7 of 266 comments (clear)

  1. Nothing gets fixed until it breaks by madbavarian · · Score: 4, Insightful

    Nothing gets fixed until it breaks so fully that people can't ignore it any longer. ARIN should just hand out the last of their IP assignment already and then we can move on with actually deploying IPv6.

    1. Re:Nothing gets fixed until it breaks by Blue6 · · Score: 4, Insightful

      A lot of the companies that have class A networks had them issued before CIDR. Also don't underestimate the size of some of these networks. Ford has a half dozen datacenters spread out around the world thousands of VOIP phones, Desktops / Laptops, routers, switches, AP, servers. Not to mention most modern manufacturing plants PLC's run on a IP network sure you will never use the whole space but do you really think they are going to re-IP a network that size. Ford also owns a class B network :)

      --
      EGOTIST, n. A person of low taste, more interested in himself than in me.
    2. Re:Nothing gets fixed until it breaks by Bandman · · Score: 4, Insightful

      And there's absolutely no reason that those devices can't be assigned an address from the 10.x portion of RFC 1918. None at all, except for the magnitude of the problem.
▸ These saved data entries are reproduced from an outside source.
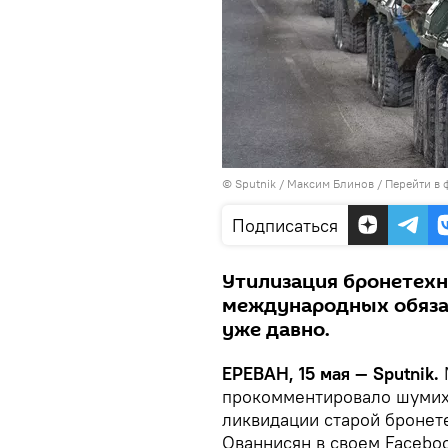
© Sputnik / Максим Блинов
/
Перейти в 
Подписаться
Утилизация бронетехн
международных обяза
уже давно.
ЕРЕВАН, 15 мая — Sputnik.
прокомментировало шумиху
ликвидации старой бронет
Ованнисян в своем Faceboo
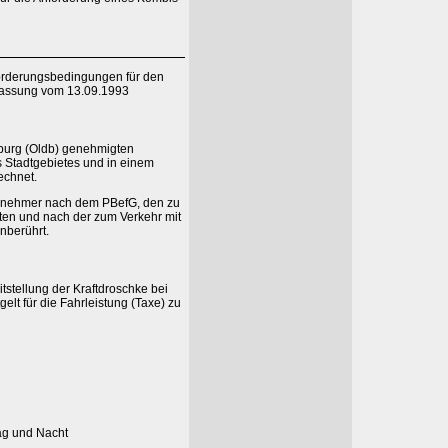
örderungsbedingungen für den
 Fassung vom 13.09.1993
enburg (Oldb) genehmigten
s Stadtgebietes und in einem
echnet.
ernehmer nach dem PBefG, den zu
ten und nach der zum Verkehr mit
nberührt.
itstellung der Kraftdroschke bei
lt für die Fahrleistung (Taxe) zu
Tag und Nacht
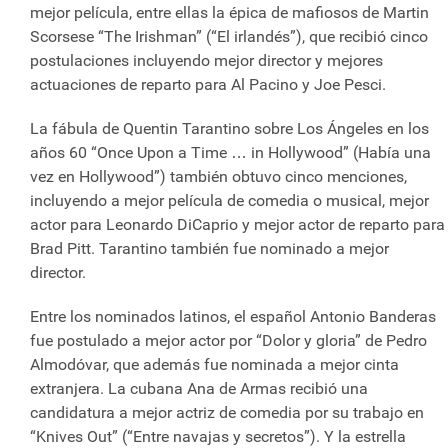
mejor película, entre ellas la épica de mafiosos de Martin
Scorsese “The Irishman” (“El irlandés”), que recibió cinco
postulaciones incluyendo mejor director y mejores
actuaciones de reparto para Al Pacino y Joe Pesci.
La fábula de Quentin Tarantino sobre Los Ángeles en los
años 60 “Once Upon a Time … in Hollywood” (Había una
vez en Hollywood”) también obtuvo cinco menciones,
incluyendo a mejor película de comedia o musical, mejor
actor para Leonardo DiCaprio y mejor actor de reparto para
Brad Pitt. Tarantino también fue nominado a mejor
director.
Entre los nominados latinos, el español Antonio Banderas
fue postulado a mejor actor por “Dolor y gloria” de Pedro
Almodóvar, que además fue nominada a mejor cinta
extranjera. La cubana Ana de Armas recibió una
candidatura a mejor actriz de comedia por su trabajo en
“Knives Out” (“Entre navajas y secretos”). Y la estrella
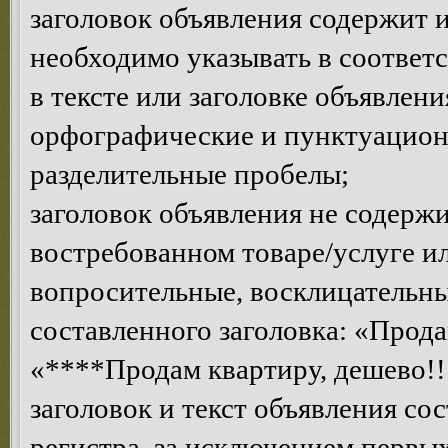
заголовок объявления содержит 
необходимо указывать в соответ
в тексте или заголовке объявлен
орфографические и пунктуацион
разделительные пробелы;
заголовок объявления не содерж
востребованном товаре/услуге 
вопросительные, восклицательны
составленного заголовка: «Прода
«****Продам квартиру, дешево!!!
заголовок и текст объявления со
регистра, за исключением первых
      They should have planned for that so, so long ago.

    3. Re:Nothing gets fixed until it breaks by Anonymous Coward · · Score: 5, Insightful

      Go ahead, yank 'em all back. Worldwide, the five RIRs (AfriNIC, ARIN, APNIC, LACNIC, RIPE) go through 12-14 /8s per year. Don't give yourself a charley-horse patting yourself on the back because you managed to move out the exhaustion date by 8 months.

      BTW, the US Government *gave back* several /8s.

      IPv4 is terminal. Get over it and get your IPv6 on.

  2. IPv4 Address Exhaustion Is Always Be 2 Years Away by afabbro · · Score: 4, Insightful

    Case in point. Thought it was supposed to be 2010? Now it's 2011.

    IPv4 addresses won't magically be exhausted one night. They'll just start getting more expensive.

    --
    Advice: on VPS providers
  3. As I keep pointing out by wowbagger · · Score: 5, Insightful

    As I keep pointing out on each IPv6 story, there will be little motivation to move to IPv6 until you can hit major sites, like cnn.com and slashdot.org, using nothing but IPv6 packets.

    We've made a bit of progress, in that now, if you have IPv6 connectivity to "the Internet", you can in theory do the name resolution entirely by IPv6 packets, now that the root name servers support IPv6.

    Note to the "a little knowledge is a dangerous thing" crowd: yes, you can form an IPv6 packet with an IPv4 address, but that doesn't mean the target machine will actually be able to understand it - it is still a completely different packet type than an IPv4 packet.

    So, does slashdot.org have IPv6 enabled? Does the colo housing slashdot.org's servers route IPv6 packets from the Internet to the slashdot.org servers? Can "the Internet" route IPv6 packets to the colo?

    If a tech site like slashdot.org doesn't have the ability to handle IPv6 traffic, then why should I get all hot and bothered about trying to get IPv6? And if I'm not going to demand it, then why should my ISP spend the effort to supply it?

  4. Re:We need ipv4.5 by georgewilliamherbert · · Score: 4, Insightful

    Why couldn't we just add another octect. So my new IP is 1.24.101.1.15

    Fortunately, nobody in their right mind would let Slashdot design a new network protocol.